Have you ever looked at the Self-Help section in a bookstore (specifically the dating self help section)…I mean really looked? It feels kind of like one of those hidden pictures you stare at for hours, trying to find the panda’s face that’s hidden in what really just looks like a Picasso painting. It should say somewhere, WARNING: Vertigo-inducing area. It’s like a jumble of He’s Just Not That Into You So You Should Act Like a Lady but Think Like a Man. I admit, I myself have fallen victim to the billion dollar industry of self-help books. I’ve tried to let it lead me and give me the “secret” to dating successfully and finding a mate. I even let Steve Harvey, who admittedly cheated on his wife and didn’t seemingly feel too bad about it, try tell me how I should start acting to snag a man.

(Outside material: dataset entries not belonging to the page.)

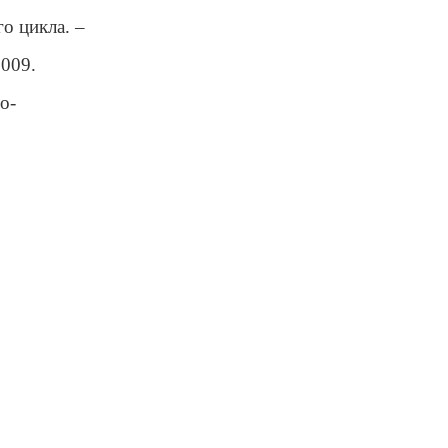
о цикла. –
2009.
о-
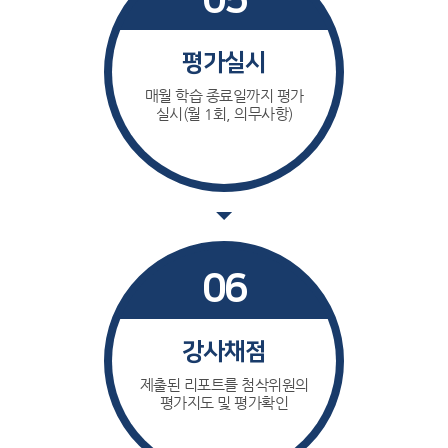
05
평가실시
매월 학습 종료일까지 평가
실시(월 1회, 의무사항)
06
강사채점
제출된 리포트를 첨삭위원의
평가지도 및 평가확인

As I get older and go on more and more failed dates I’ve realized that there’s really one simple thing, one “secret,” one key to finding a mate…BE YOURSELF. It’s funny how simple this is but how hard it is for all of us to do. I’ve struggled with it for the last 27 years and 7 months. Having a disability certainly doesn’t help as unfortunately, some men just aren’t willing to deal with someone who has a physical disability. But the older I get, the more I realize that that’s ok. Yeah it hurts sometimes and I certainly wish that every time I had a date lined up, I didn’t have to worry about how I was going to tell them about my disability (if they didn’t notice from the limp before I could bring it up). But overall, I’m glad that it acts as an extra filter to weed out the guys that I don’t want to date me anyway. I don’t want someone that doesn’t want me…period. And that can be applied to all of us, not just me. Yes, it’s going to hurt sometimes when someone doesn’t want to continue seeing you or he doesn’t call. But the reality is if that person didn’t want you for who you are anyway, then you want them to go away so you can move on and find the guy that will love you for exactly who you are.
If you have to be someone completely inauthentic to “snag a man,” then you’re finding a man you didn’t really want to begin with because he doesn’t like the real you. And why would want that? I want — no, I need — someone who is willing to help me up when I fall sometimes (and someone who wont be embarrassed by it or can laugh with me about it). I need someone who can lend me their arm to help me get up a curb and who will realize that though I won’t be able to run marathons with you, I’ll be at that finish line cheering you on and ready to give you a big hug and a kiss.
We as women need to realize just how fabulous we are and just how worthy we are of someone else to love us. I know it’s hard with the all the commercials and magazine ads bombarding us on a daily basis, telling us we’re not good enough. But know you are amazing and you are lovable and never let anyone tell you different. And know that as cliche as it sounds, there really are more fish in the sea if it didn’t work out with that one guy you really liked. Never compromise yourself or what you want just so a guy will like you or because you’re worried you’ll never find anyone else. I’ve been guilty of this myself and it led me into a very serious 13 month long relationship that made me miserable. Maybe some self help books will tell you this, I don’t know. But what I do know is none of those 8,000 books that are reaping a huge profit from people just looking for some help will help us learn how to truly love ourselves and be ourselves. And none of them will be able to allow us to take that with us on future dates and into any future relationships.